The Guy in 3C and Other Tales, Satires and Fables
One day when Griswold heard that the police were searching for the perpetrator of a particularly gruesome murder that occurred over the Easter holidays, he hastened himself down to the station to confess. "I used a meat cleaver," he explained. "There was no stopping my lust for blood. I hacked away until the pieces were suitable for stir frying in a wok. That's the kind of monster I am. Come on," he finished, puttting his hands out to be cuffed, "put me in jail and throw the key away."
"Why'd you do it?" asked the big, burly and bored desk sergeant, ignoring the proffered hands and instead slurping at his mug of coffee.
Griswold frowned, not at all pleased with the cop's attitude. Griswold preferred to live in a moral society where standards existed and people could be shocked, but you'd have to look real close to see even a tiny speck of revulsion or horror on this cop's beefy face.

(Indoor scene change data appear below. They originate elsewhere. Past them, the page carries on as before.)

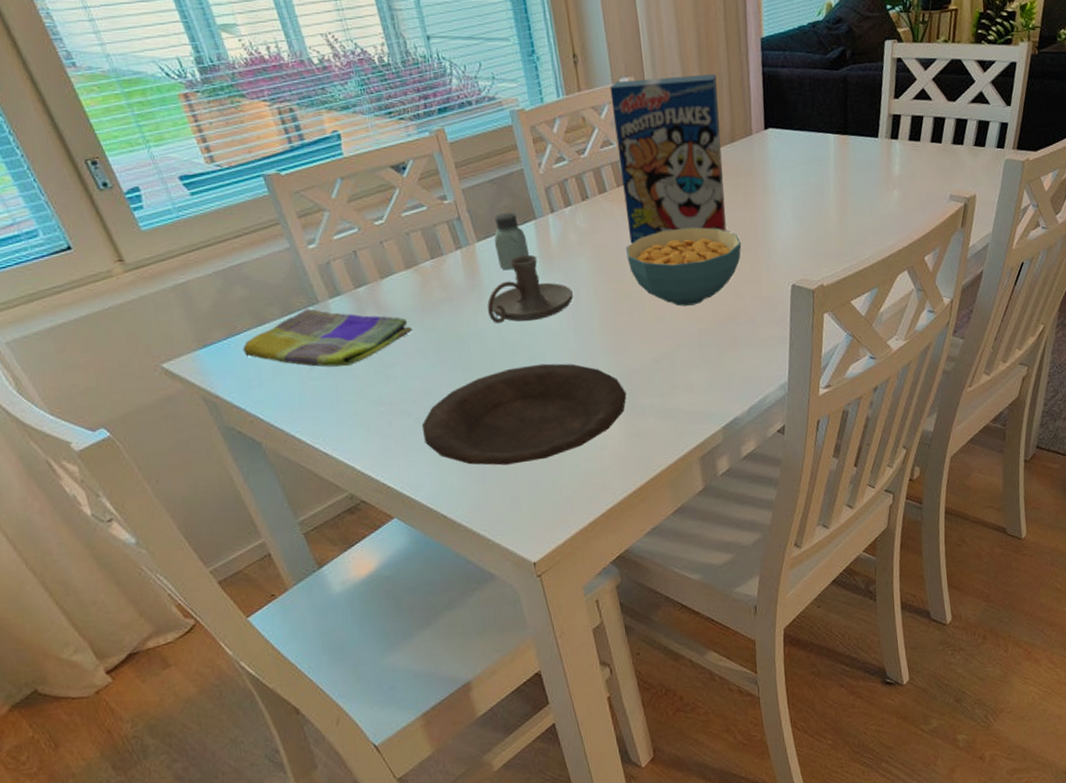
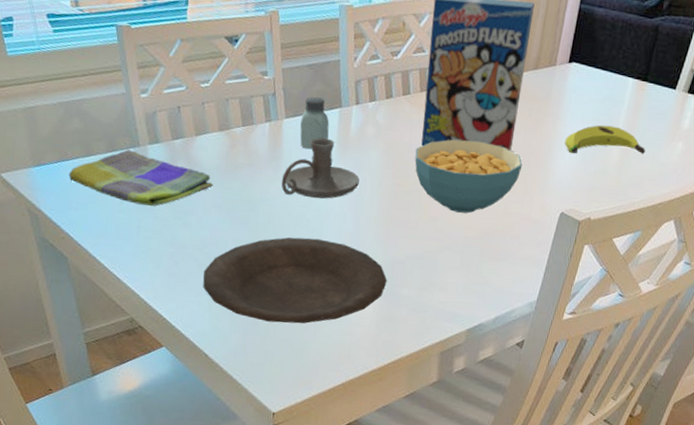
banana: none [779,186,863,223] -> present [564,125,646,155]

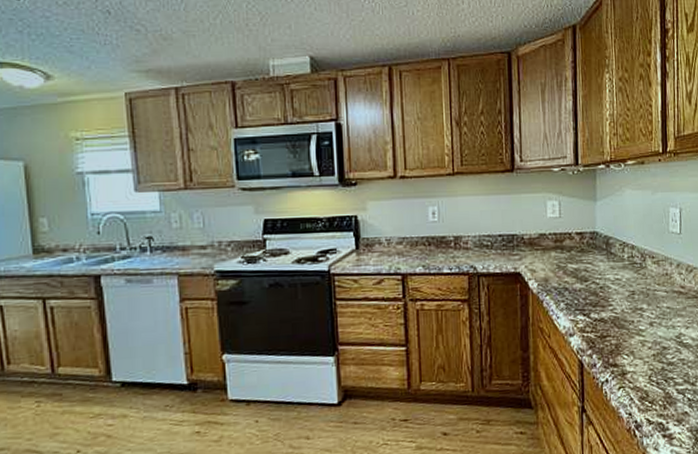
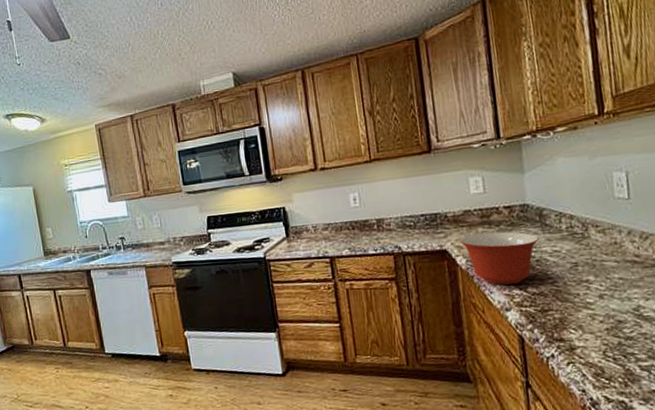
mixing bowl: none [532,256,604,310] -> present [459,231,539,285]

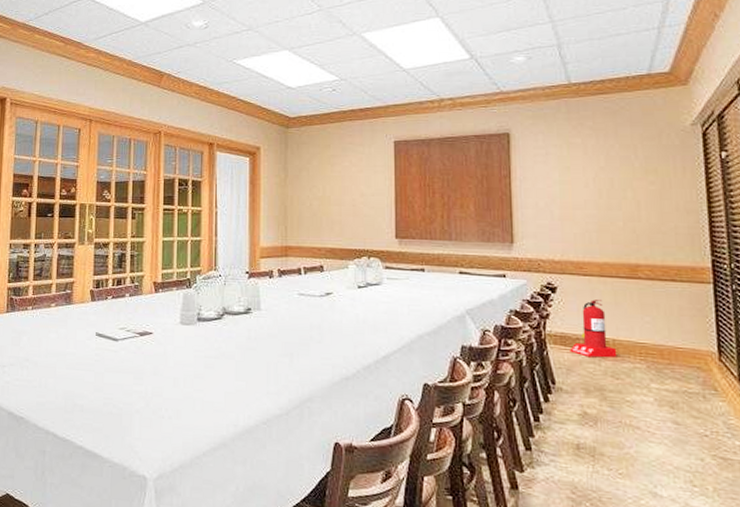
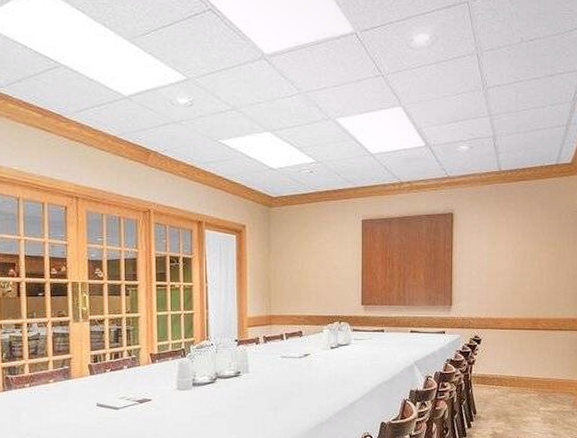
fire extinguisher: present [569,300,617,358] -> none [487,347,520,392]

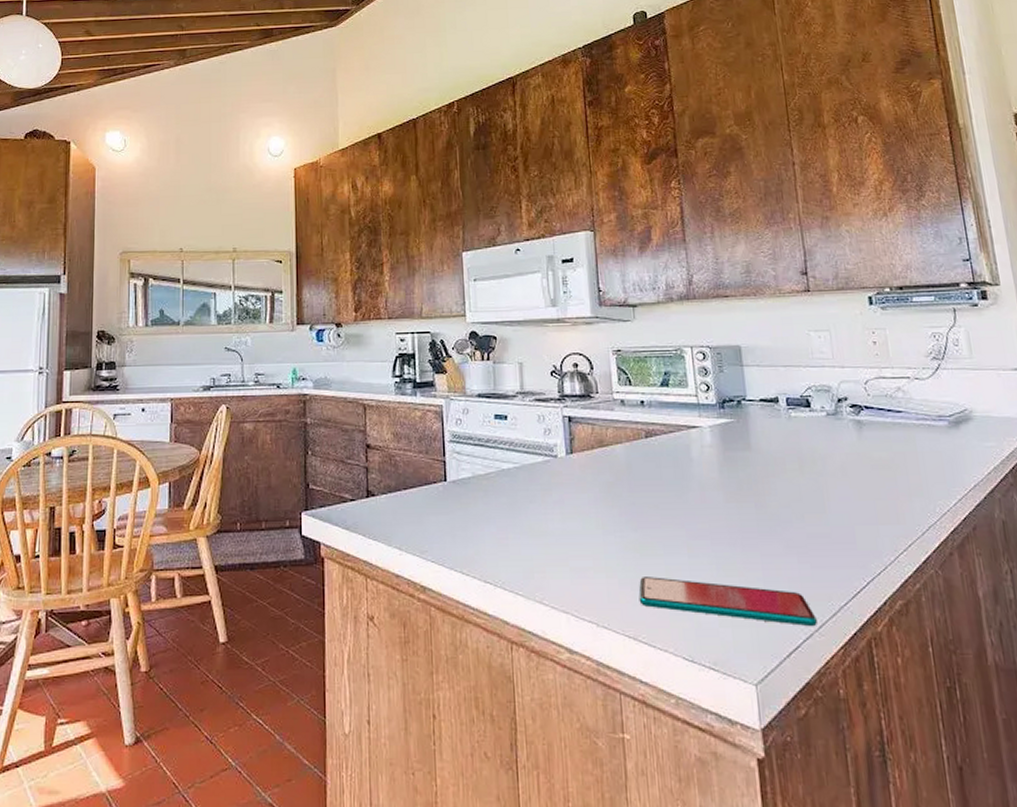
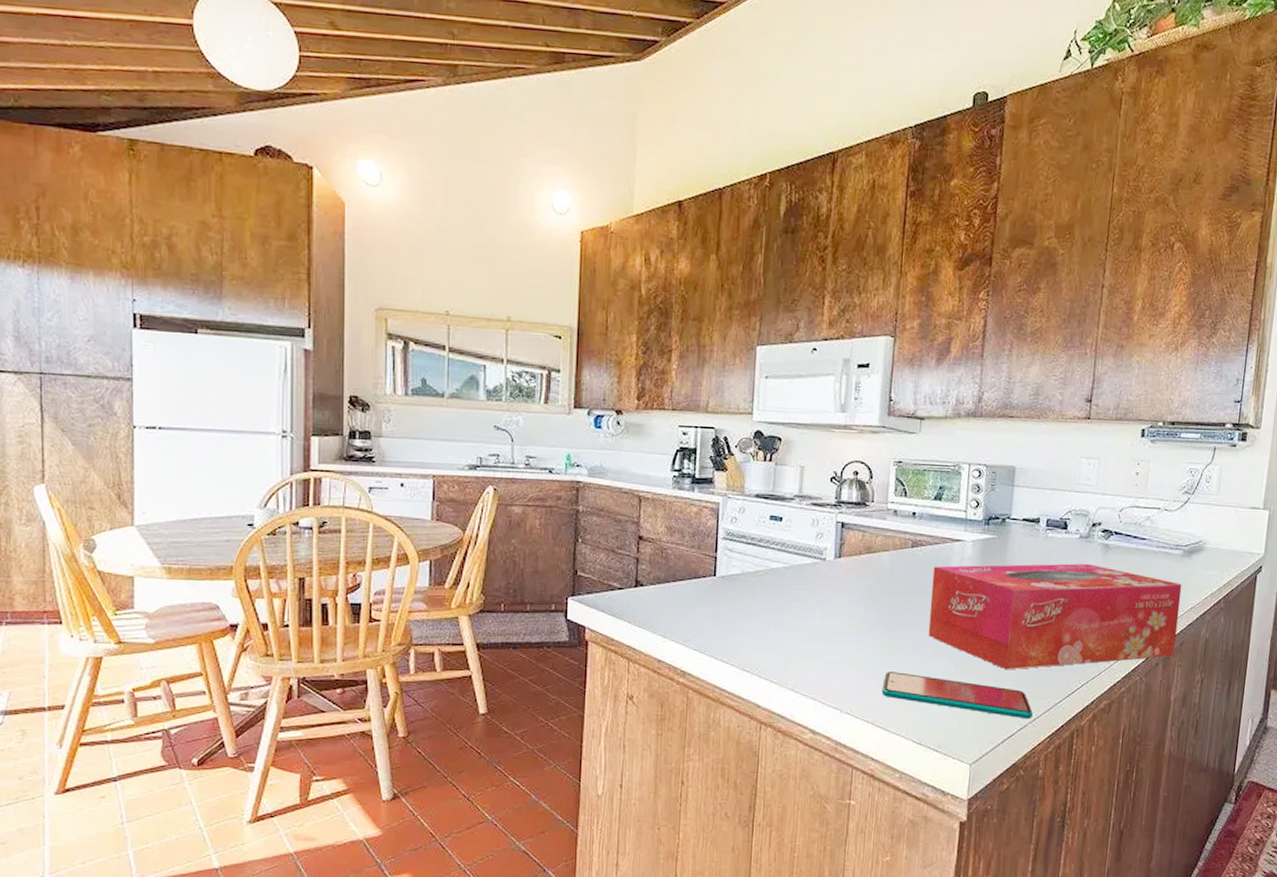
tissue box: none [672,442,970,569] -> present [928,563,1182,670]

Besides, the guy was bald, and Griswold never trusted bald guys. "Why?" he repeated. "Because I'm a monster who doesn't deserve to live. I'm a menace to society. No decent person should be allowed to come within fifteen feet of me."
The sergeant put down his coffee mug and wiped his mouth with his hairy wrist. "You've got one thing right, pal. Except I'd revise it to a hundred feet. Get lost."
Griswold didn't have to hear the guy twice. He made himself scarce.